Altered mechanical properties applies both to cells and to the extracellular milieu. For example, fibroblast senescence is accompanied by a major change from a mobilizable pool of actin that can be readily polymerised and depolymerised during cell motility, to stable stress fibres of f-actin anchored through focal adhesions to the substrate [18], which is particularly marked in cells from patients with premature ageing syndromes [19] and which is likely to impact on cell motility and cell-cell communication.
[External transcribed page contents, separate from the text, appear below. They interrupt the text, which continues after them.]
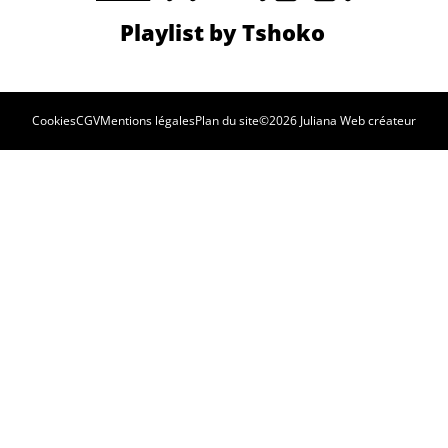
Cookies
CGV
Mentions légales
Plan du site
©2026 Juliana Web créateur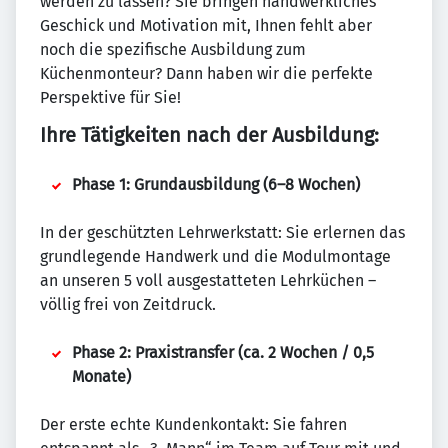
werden zu lassen? Sie bringen handwerkliches
Geschick und Motivation mit, Ihnen fehlt aber
noch die spezifische Ausbildung zum
Küchenmonteur? Dann haben wir die perfekte
Perspektive für Sie!
Ihre Tätigkeiten nach der Ausbildung:
Phase 1: Grundausbildung (6–8 Wochen)
In der geschützten Lehrwerkstatt: Sie erlernen das
grundlegende Handwerk und die Modulmontage
an unseren 5 voll ausgestatteten Lehrküchen –
völlig frei von Zeitdruck.
Phase 2: Praxistransfer (ca. 2 Wochen / 0,5
Monate)
Der erste echte Kundenkontakt: Sie fahren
Motility changes are of major relevance in innate immune system ageing, where neutrophils from old donors cause significant tissue damage on migration to sites of inflammatory signalling; modification of the small G protein signalling pathways that regulate such cytoskeletal motility through treatment with statins greatly improves older neutrophil action in vitro and results in highly significant increases in 6 month mortality follow up from older adults admitted to the ICU with pneumonia [20]. The nucleoskeleton is also altered during ageing, with the nuclear lamina becoming destabilised, with concomitant extrusion of chromatin into the cytoplasm as CCFs which trigger the SASP in senescence [21]. Importantly, the nuclear lamina is highly defective in Hutchison-Gilford progeria [22] and clinical trials of farnesyl transferase inhibitors that restore NE integrity increase patient lifespan [23]. Finally, extracellular matrix also changes with ageing, which greatly alters cell behaviour [24]. Increased rigidity and loss of elasticity, for example arising through glycation cross-links between collagen molecules, can lead to multiple age-related disease states such as hypertension with concomitant kidney and neurological defects – such cross-linking may contribute to the accelerated ageing seen in patients with diabetes [25]. The field of mechanobiology and its intersection with ageing is thus very promising in terms of ‘rejuvenation’.
Inflammation: Inflammageing, age-dependent chronic inflammation, is implicated in a wide range of age-related diseases [26]. Ageing correlates with high, levels of inflammatory mediators in the blood, such as IL-1, IL-6, C-reactive protein, IFNα, and several others [27]. Originally inflammation was considered part of the hallmark 'altered intercellular communication', however it could be considered on its own merit, due to its large contribution to the ageing process and its cross-play with other hallmarks such as cellular senescence and the newly proposed gut microbiota [26, 28].